We found none of the isolated bacterial strains metabolized volatiles as their sole carbon source (not shown because all had zero growth), but some strains grew more with volatiles present when concentrations were low when sugar was also available. If floral volatiles are employed as a microbial defence, bacteria tolerance to volatiles could have detrimental effects on plant fitness. For example, nectar specialist microbes can alter floral volatiles and subsequent plant–pollinator interactions (Vannette and Fukami 2016; Rering et al. 2017; Helletsgruber et al. 2017). While we did not measure volatile concentration after bacterial growth, the nectar specialist A. nectaris is the most likely candidate to affect volatile strength in nectar. In this scenario an arms race between plants and microbes could drive selection on increased strength of volatiles emitted by the plant similar to the selection on linalool we observed in the field (Parachnowitsch et al. 2012). Future work should explore if bacteria are capable of driving selection on VOCs by comparing how suppression or facilitation of bacteria can negatively or positively affect plant reproduction (Huang et al. 2012; Junker and Tholl 2013; McArt et al. 2014).
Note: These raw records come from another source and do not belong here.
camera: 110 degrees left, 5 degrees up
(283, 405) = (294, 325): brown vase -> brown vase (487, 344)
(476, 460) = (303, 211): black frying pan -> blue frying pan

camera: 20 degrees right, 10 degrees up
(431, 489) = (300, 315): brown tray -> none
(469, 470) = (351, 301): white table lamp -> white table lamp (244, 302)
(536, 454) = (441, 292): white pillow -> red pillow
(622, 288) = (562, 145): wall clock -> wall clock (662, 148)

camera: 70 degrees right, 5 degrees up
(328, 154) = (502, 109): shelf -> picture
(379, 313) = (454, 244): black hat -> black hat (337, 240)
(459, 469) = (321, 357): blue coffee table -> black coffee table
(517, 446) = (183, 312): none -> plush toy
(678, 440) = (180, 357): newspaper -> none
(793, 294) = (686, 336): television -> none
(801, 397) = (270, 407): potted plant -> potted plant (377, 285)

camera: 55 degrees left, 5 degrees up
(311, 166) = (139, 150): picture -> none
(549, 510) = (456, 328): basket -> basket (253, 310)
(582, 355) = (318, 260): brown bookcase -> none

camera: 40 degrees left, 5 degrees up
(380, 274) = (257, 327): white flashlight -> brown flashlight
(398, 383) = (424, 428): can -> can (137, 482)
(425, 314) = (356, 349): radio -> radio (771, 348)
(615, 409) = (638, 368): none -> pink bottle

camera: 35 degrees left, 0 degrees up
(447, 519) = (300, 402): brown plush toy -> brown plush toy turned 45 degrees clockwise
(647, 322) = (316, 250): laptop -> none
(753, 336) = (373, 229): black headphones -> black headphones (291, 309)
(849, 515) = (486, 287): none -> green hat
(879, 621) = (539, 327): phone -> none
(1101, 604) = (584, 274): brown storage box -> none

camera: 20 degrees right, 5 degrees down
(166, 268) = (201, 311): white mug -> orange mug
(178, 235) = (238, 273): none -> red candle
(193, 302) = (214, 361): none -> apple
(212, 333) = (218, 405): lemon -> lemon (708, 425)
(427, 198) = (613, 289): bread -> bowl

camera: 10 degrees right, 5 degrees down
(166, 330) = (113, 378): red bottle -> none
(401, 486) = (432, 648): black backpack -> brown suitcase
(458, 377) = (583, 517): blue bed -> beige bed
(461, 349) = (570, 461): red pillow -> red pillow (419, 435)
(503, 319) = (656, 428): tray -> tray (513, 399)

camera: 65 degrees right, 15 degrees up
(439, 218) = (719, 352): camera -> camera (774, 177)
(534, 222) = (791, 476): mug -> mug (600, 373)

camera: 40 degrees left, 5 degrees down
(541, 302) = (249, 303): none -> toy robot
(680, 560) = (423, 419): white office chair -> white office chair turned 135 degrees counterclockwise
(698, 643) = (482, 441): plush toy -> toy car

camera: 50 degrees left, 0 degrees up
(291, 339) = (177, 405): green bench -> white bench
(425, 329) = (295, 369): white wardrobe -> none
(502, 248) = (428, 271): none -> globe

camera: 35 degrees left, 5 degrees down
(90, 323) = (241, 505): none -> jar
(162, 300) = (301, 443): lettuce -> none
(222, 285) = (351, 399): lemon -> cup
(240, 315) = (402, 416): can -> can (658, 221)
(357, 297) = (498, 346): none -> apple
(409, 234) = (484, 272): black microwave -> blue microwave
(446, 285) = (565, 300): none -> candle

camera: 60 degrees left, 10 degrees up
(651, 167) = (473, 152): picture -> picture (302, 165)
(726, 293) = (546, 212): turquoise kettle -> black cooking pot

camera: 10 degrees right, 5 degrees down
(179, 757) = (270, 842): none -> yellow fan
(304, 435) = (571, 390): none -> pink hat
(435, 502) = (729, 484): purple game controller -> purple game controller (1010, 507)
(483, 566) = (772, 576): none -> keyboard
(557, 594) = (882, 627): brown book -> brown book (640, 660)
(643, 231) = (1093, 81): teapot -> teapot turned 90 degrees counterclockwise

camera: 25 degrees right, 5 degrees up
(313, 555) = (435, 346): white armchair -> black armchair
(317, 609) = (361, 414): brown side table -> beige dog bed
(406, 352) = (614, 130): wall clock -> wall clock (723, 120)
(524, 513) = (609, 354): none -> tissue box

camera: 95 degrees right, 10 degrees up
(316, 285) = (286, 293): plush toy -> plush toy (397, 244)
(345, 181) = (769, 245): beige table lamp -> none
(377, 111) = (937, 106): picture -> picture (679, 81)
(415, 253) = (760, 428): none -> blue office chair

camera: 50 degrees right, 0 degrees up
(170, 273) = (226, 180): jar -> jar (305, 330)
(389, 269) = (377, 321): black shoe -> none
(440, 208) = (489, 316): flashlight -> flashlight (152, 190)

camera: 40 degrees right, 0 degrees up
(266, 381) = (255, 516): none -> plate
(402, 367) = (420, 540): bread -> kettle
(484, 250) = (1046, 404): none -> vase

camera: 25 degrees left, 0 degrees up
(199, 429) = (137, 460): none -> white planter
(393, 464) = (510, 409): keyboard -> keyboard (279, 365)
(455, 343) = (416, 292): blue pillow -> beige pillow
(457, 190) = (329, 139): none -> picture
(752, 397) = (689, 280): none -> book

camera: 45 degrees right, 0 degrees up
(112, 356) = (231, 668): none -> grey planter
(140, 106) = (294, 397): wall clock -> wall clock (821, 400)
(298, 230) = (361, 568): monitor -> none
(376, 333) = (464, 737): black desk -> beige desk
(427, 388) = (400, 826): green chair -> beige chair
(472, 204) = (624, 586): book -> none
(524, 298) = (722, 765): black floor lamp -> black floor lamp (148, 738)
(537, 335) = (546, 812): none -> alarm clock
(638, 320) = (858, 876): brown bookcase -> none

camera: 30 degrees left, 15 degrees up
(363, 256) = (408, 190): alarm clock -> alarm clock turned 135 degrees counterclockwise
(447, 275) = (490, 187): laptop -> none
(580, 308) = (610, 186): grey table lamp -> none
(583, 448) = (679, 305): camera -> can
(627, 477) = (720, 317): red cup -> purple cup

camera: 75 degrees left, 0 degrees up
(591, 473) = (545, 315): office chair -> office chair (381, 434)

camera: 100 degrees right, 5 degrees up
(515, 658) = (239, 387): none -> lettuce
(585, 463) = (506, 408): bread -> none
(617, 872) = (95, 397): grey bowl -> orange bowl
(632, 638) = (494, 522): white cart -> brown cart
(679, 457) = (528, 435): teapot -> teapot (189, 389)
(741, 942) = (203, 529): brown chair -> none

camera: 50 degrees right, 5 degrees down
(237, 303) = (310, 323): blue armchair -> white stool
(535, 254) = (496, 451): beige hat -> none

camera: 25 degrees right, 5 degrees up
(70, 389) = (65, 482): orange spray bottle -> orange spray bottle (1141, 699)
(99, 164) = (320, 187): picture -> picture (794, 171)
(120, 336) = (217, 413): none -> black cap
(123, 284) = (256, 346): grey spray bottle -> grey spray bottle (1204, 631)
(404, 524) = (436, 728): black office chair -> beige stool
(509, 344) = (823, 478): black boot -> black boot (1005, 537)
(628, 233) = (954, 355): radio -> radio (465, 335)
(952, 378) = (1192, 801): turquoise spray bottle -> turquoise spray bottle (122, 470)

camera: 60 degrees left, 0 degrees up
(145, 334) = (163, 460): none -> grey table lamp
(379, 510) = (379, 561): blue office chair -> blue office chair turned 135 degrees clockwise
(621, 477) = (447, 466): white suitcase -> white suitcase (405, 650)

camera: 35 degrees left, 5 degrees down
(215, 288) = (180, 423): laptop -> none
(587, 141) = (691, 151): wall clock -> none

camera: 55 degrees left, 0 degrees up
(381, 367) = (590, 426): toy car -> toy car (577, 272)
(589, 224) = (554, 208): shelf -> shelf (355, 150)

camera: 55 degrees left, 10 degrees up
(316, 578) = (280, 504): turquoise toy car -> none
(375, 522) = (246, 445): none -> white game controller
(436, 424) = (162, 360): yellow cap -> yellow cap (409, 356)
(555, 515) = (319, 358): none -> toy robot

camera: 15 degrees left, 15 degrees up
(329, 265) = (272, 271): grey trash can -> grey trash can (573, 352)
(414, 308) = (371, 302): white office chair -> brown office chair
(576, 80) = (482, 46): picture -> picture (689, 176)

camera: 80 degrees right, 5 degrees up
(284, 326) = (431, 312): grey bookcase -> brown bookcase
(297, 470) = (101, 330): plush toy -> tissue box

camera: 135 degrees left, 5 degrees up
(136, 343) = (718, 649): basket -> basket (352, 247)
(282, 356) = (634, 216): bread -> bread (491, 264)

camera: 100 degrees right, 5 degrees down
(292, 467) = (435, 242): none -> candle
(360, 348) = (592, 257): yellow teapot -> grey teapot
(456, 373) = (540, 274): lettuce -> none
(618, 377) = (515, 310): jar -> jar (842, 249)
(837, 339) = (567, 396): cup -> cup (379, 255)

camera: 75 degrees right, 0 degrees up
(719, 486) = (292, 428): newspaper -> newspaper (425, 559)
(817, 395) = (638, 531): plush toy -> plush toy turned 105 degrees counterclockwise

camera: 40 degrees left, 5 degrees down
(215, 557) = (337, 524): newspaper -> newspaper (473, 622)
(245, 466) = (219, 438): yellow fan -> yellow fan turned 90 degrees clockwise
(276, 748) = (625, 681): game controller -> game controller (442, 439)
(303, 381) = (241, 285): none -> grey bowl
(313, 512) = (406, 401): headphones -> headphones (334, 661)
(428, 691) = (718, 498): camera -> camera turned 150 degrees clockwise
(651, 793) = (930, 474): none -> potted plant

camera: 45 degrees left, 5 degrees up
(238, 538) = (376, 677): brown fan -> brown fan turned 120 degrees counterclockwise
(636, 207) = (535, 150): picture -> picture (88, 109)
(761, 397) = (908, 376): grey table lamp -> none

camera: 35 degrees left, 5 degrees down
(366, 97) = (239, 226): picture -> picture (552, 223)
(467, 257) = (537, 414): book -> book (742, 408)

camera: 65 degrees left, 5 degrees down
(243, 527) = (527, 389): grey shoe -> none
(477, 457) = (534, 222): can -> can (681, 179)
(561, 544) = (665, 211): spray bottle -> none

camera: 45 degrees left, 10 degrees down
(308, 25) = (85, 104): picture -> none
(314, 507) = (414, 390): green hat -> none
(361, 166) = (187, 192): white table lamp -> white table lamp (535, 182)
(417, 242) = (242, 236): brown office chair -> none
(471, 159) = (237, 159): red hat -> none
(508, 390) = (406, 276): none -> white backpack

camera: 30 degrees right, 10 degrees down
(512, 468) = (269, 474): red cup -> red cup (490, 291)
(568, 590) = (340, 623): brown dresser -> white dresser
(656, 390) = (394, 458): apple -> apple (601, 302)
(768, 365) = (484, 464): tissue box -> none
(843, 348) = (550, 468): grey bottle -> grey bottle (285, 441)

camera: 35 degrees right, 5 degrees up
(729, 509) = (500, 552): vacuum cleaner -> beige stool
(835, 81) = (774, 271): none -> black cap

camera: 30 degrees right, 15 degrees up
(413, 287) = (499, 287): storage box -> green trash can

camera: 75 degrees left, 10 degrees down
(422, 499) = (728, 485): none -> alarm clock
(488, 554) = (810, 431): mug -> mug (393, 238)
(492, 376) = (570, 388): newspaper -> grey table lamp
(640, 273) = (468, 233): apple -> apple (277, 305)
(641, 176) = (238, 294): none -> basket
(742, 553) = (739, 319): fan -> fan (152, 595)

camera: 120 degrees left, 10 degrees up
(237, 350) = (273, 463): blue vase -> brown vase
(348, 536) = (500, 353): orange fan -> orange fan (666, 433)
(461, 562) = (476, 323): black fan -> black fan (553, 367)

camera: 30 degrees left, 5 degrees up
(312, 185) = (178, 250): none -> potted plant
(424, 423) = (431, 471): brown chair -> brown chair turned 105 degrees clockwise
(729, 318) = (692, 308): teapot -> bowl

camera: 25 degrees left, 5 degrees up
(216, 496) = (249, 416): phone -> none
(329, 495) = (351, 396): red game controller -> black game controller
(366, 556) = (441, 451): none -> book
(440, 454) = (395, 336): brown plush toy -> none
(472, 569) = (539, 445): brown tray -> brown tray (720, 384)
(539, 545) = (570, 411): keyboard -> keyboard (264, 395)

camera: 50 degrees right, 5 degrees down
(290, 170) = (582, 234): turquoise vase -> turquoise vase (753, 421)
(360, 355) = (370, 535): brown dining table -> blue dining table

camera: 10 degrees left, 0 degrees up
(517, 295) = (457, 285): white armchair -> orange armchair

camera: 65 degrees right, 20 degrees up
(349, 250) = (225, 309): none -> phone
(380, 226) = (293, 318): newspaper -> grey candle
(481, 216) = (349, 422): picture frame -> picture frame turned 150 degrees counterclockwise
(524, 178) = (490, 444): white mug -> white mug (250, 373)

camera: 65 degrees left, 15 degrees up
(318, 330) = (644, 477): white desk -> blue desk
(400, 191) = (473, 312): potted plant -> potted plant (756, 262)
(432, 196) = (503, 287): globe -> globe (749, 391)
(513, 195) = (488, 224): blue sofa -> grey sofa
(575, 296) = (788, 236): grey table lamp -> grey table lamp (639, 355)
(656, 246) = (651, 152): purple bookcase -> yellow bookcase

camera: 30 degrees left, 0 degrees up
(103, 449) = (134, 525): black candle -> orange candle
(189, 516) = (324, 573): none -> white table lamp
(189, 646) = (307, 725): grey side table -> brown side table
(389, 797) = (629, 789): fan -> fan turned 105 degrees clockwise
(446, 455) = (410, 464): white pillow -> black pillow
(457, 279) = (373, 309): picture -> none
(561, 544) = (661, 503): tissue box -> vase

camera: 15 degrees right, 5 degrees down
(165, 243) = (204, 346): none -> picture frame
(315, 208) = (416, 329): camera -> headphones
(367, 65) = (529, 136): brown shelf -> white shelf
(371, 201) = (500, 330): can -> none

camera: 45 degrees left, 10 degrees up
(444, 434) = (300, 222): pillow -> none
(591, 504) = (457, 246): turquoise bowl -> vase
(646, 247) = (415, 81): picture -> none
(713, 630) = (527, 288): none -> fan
Our lab experiments may not represent tissue communities on P. digitalis plants for four reasons. First, cultivation technique likely biased the bacteria included in our study because all isolation media, extraction procedures and incubation methods are selective to some extent. For example, Yang et al. (2001) showed that only a small proportion of bacteria associated with plant surfaces cultivate on standard media. Second, our volatile bioassays were conducted on bacterial strains, while in nature bacteria rarely occur in isolation. Although our technique allowed for direct comparisons of bacteria responses to volatiles at different concentrations, competition in natural communities would likely lead to exclusion of strains over time (Lindow and Brandl 2003). Here, P. agglomerans is of particular interest because it was present across all tissues and is known to outcompete and suppress other tissue dwelling bacteria (Johnson et al. 2000). Suggestive of this competition was that more strains from female-phase flowers were identified as P. agglomerans compared to male-phase flowers in our protandrous species however, more detailed sampling and controlled experiments are necessary to determine if bacteria competition occurs in the flowers as they age. Third, we tested racemic linalool here while P. digitalis produces only (S)-(+)-linalool in the flowers. Some basic testing shows anti-microbial properties of linalool enantiomers may vary (Schmidt et al. 2005) so our results should be viewed with caution. Fourth, the ‘nectar’ was constant throughout our trials unlike the depleted and replenished nectar resource of flowers, which could have affected the growth and density patterns we observed. However, our results do show a marked difference between the two main nectar volatiles with racemic linalool having a much greater effect on bacteria than methyl nicotinate, even at such elevated levels of methyl nicotinate. These results are suggestive of a role in plant–microbe interactions for linalool in our system.

Conclusion

Here we show that linalool could defend P. digitalis tissues by slowing the growth rate of specific bacteria, raising the possibility that plant–microbe interactions may influence selection on this volatile. Our work adds to the growing body of research that suggests alternative functions beyond pollinator attraction for floral volatiles. Further work could help to address why flowers produce floral scents when scent is expected to play little role in plant–pollinator interactions, such as bird-pollinated or self-pollinated flowers.